First up is Uncle Harry’s coat, the earliest coat in the archives dating back to 1910. It is a double-breasted jacket designed to protect the wearer against foul weather in all situations and features a velvet collar and waxed thread for waterproofing.
Pictured next is a cape-style jacket from the 1920s. Although it bares little resemblance to what we recognize as typical of Barbour today, the jacket was wildly popular in its time, with thousands produced and sold. Designed to meet the needs of horsemen, the jacket was created to protect those who faced the elements on top of their horses as carriage drivers.
Shown in picture three is the A7 International. Originally sold with an accompanying pair of trousers, the jacket was created with a comprehensive list of features designed to aid and improve the motorcycle rider’s experience. The chest pocket was set at an angle to allow gloved hands easy access to maps, the collar was cut short to create room for a pudding bowl helmet, and the jacket was belted in order to give it some aerodynamics, preventing it from flapping about in the wind.
Featured in both picture four and five are two Solway jackets each aged differently. The Solway jacket first appeared in the 1970s and was one of the first country jackets.

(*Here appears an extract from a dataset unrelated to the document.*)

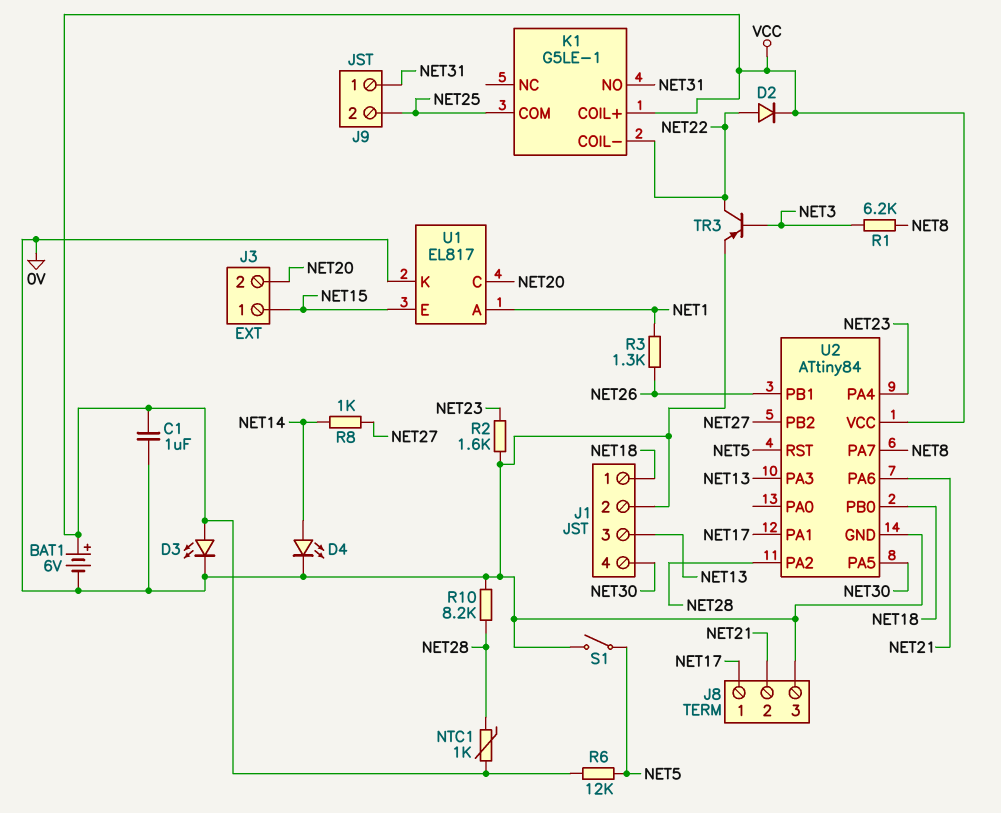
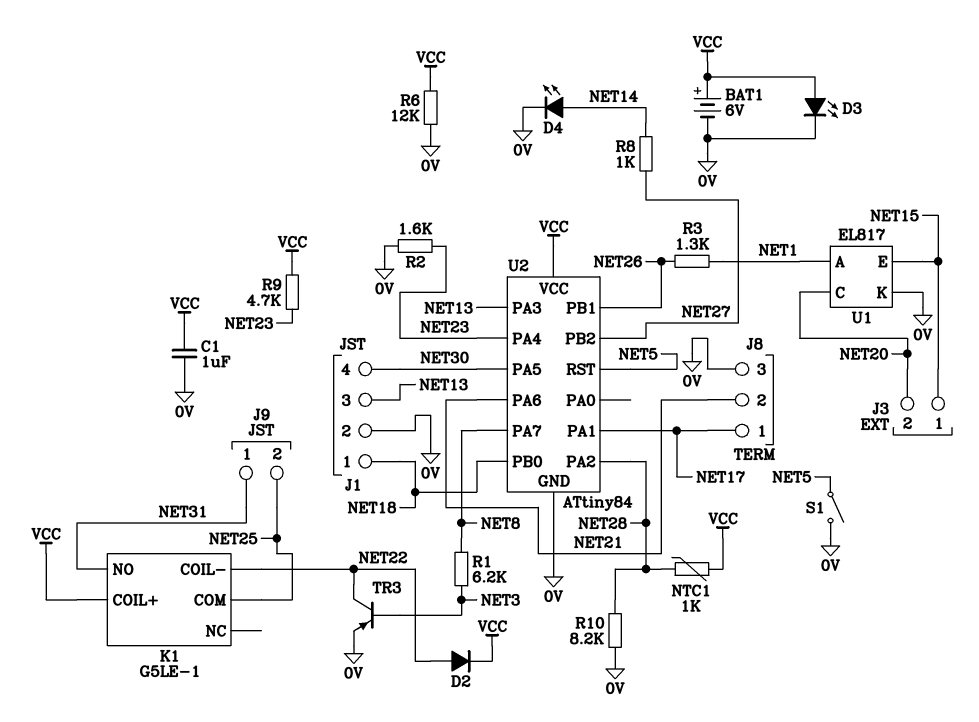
R6: 12k (NET5, VCC) -> 12k (0V, VCC)
R9: none -> 4.7k (NET23, VCC)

It is this use in Britain’s countryside that has created these two remarkably different jackets. The first has been lavished with frequent coatings of wax, accompanied with a buildup of grease and dirt which has given it this rich, almost leather-style appearance. The second has been left untreated, allowing the elements to strip it of its original wax coating, leaving it with the lightweight feel of a normal cotton jacket.

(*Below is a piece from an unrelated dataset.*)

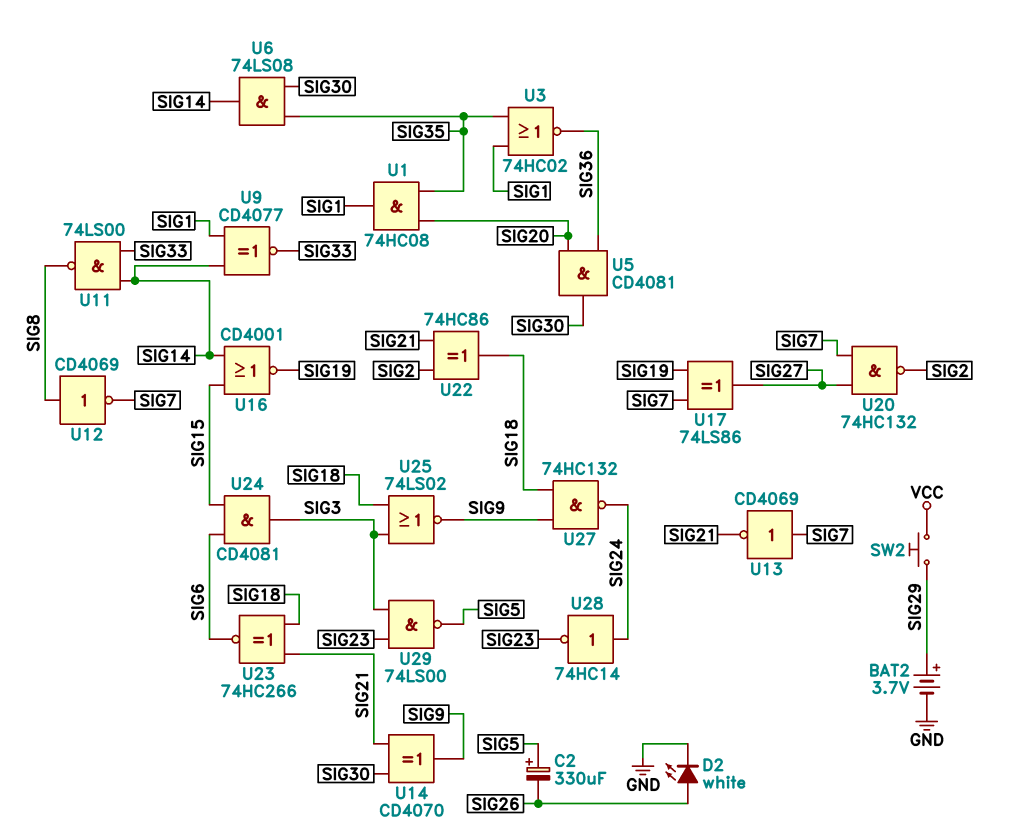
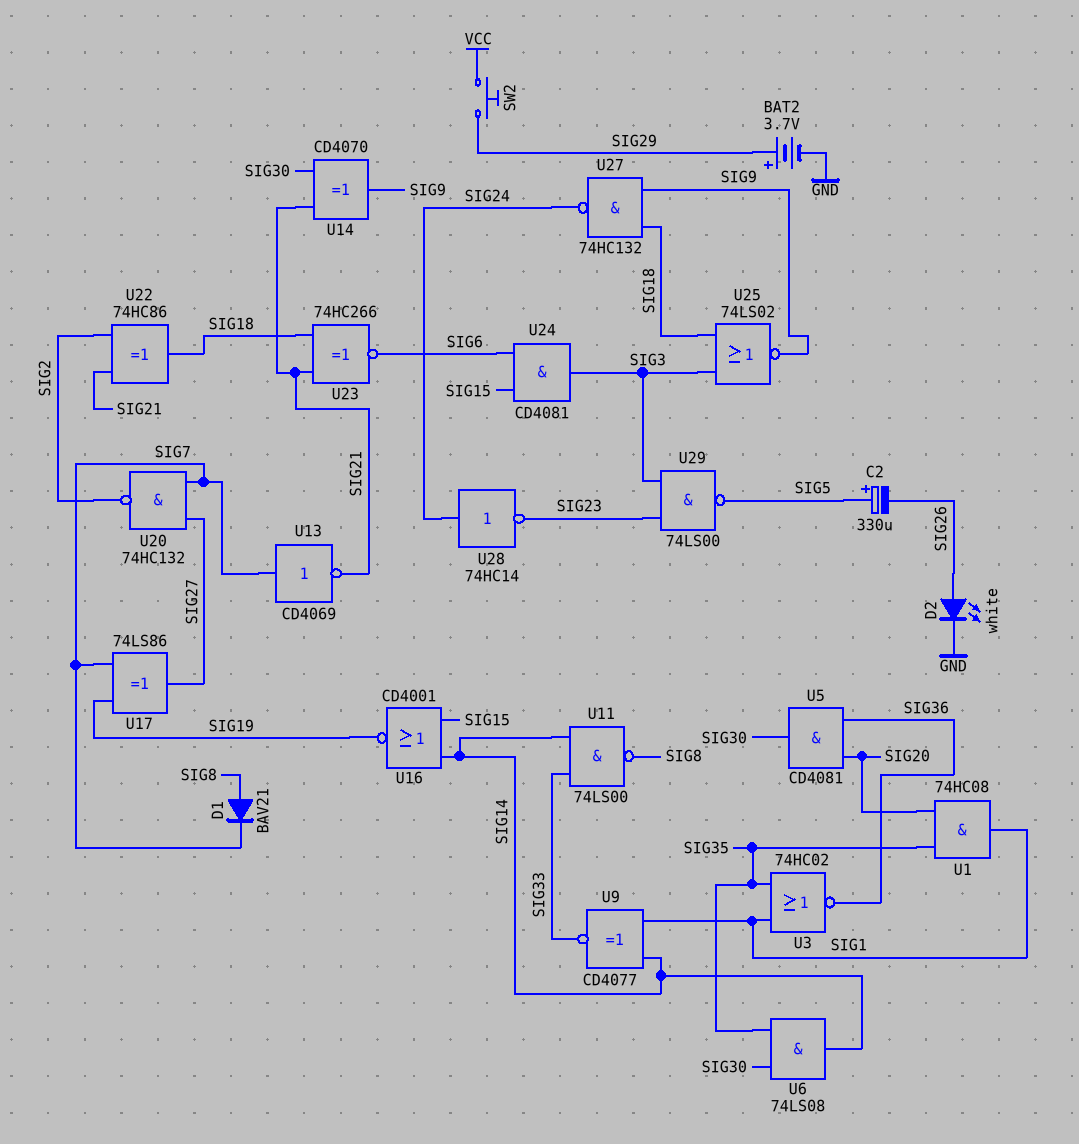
D1: none -> diode BAV21 (A SIG8, K SIG7)
U12: NOT CD4069 (in SIG8, out SIG7) -> none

Shown in image six is the Longshore Smock. Made in 1938 as the predecessor to the Solway, the Longshore Smock continues to show Barbour’s primary concern, comfort and functionality. Cut generously, allowing for many layers to be worn beneath it, the Smock was worn while lying in the sand, creating more wear and tear on the front and creating the need for the large funnel collar in order to protect the wearer.
Next up is an example from the 1950s of the A7 international which retains the recognizable details of the 1937 model, this time incorporating a wool lining. It is this versatility and ease of customization that has constantly helped to propel the brand.
The jacket pictured in image eight is the PVC jacket which was most likely used in a poultry factory. And while vastly different from the outdoor styles that have become associated with the brand, contains a selection of the functional details that made them great.
Last up is a subdued version of Barbour’s Motoring jacket. Designed to be worn while driving an open-topped car, the wearer actually sits in the jacket offering three layers of protection at the front, where the worst of the elements would hit the driver. As with many of the styles in the archive, it is lined with a unique tartan fabric and retains the angled map pocket and corduroy collar that have now become hallmarks of the brand.